Henning: Von Jugendlichen, die noch zur Schule gehen, bis hin zu älteren Menschen, die in Rente sind, ist alles dabei. Wir haben mehr Videos von Frauen bekommen, aber auch ein paar Männer sind dabei. In der Regel sind alle, die mitgemacht haben, kirchlich engagiert.
„Wir erhoffen uns, dass sich in der Kirche etwas ändert. Aber wir wissen auch, dass es unrealistisch ist, dass unserer Forderungen in absehbarer Zeit umgesetzt werden.“
Frage: Wie steht das Bistum Dresden-Meißen zu der Aktion?
Henning: Das Bistum und der Bischof kennen unsere Initiative seit dem Brief, den wir an ihn geschrieben haben. Bisher waren sie uns gegenüber neutral eigestellt. Auch zur aktuellen Aktion gab es bisher keine Kritik.
Frage: Gab es anderweitig Kritik?
Henning: Bisher nicht. Aber wir stellen unter den Videos aber auch die Kommentarfunktion aus. Wir wollen nicht, dass die Menschen, die bei der Aktion mitgemachen, durch unsachliche oder beleidigende Kommentare verletzt werden. Sie und ihre Geschichten sollen im Fokus stehen.
Frage: Wie geht es mit der Aktion weiter?

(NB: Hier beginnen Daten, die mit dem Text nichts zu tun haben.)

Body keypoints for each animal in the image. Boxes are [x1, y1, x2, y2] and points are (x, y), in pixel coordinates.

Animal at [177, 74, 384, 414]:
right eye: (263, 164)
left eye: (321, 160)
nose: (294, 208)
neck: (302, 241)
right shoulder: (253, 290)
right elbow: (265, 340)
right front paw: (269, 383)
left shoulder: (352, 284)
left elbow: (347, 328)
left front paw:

Henning: Wir wollen erstmal schauen, was so passiert. Ein konkretes Ende der Aktion haben wir noch nicht geplant. Wer uns noch ein Video schicken möchte, kann das gerne tun.
Frage: Haben Sie das Gefühl, dass Sie mit solchen Aktionen etwas erreichen?
Henning: Wir erhoffen uns, dass sich in der Kirche etwas ändert. Aber wir wissen auch, dass es unrealistisch ist, dass unserer Forderungen in absehbarer Zeit umgesetzt werden. Aber wir sehen dann immer die kleinen Erfolge. Zum Beispiel wenn jemand schreibt, dass es ihm genauso geht, dass er sich in den Videos wiederfindet und sie ihm Hoffnung geben. Das motiviert uns, weiterzumachen.